On behalf of the unions, the Secretary General of the National Clothing and Textile and Allied Workers Union (NACTWU), Samuel Mokhele, said the Wages Advisory Board failed to reach an agreement with the employers and their unions.
The other unions include the Independent Democratic Union of Lesotho (IDUL), the National Allied Clothing and Textile Workers Union (NACTWU), the United Textile Employees (UNITE) and the National Union of Commerce, Catering and Allied Workers (NUCCAW).
Mokhele said their negotiations with the board reached a dead-end over the increase of their salaries, adding that although they wanted a 20 percent hike, the employers, however, only offered 4 percent, 4.5 percent and 5percent increase.
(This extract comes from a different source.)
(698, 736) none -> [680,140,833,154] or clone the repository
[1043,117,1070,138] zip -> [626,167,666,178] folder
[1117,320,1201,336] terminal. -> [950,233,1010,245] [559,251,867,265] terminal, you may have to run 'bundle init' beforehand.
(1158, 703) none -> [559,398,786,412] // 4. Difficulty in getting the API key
He was quick to show that the unions did not know how the employers made such salary adjustments. “We, therefore, could not agree with the employers on the percentage increase,” he noted. The unions were expecting the then Minister of Employment and Labour, Keketso Rantšo, to intervene in the fracas as the Labour Code of 1992 stipulates.
Mokhele said their talks with the employers have since never come through because the latter claimed they could not meet the unions due to the prevailing COVID-19 pandemic. “Actually, the employers requested to postpone our meeting from March 31 to May without addressing our concerns,” he said, accusing the employers of buying time by stalling the talks.
He added: “We had expected that with effect from April 1, the gazette for the new salaries would be released. The law gives the minister the power to intervene in the event parties do not agree on such matters. But nothing has come through yet.”
This, he said is major concern to the underpaid workers who have families to take care of, adding they earn smaller wages in comparison to their counterparts in South Africa.
For his part, the new Minister of Labour and Employment, Moshe Leoma, said he is aware of the grievances the labour unions have over their members’ salaries.
“I have always known about their concerns since the time I was still the deputy Minister of Local Government,” he said, adding that the matter was duly brought to the attention of the cabinet by his predecessor Rantšo.
“Since I am now hands-on in the matter, I will study the problems and issues raised by the workers unions before addressing them,” he noted, adding however, that he will first seek counsel from government legal representatives on how to go about the issue.
He conceded that the law grants him enough authority to intervene in the scuffle, promising to immediately take care of the unions’ concerns.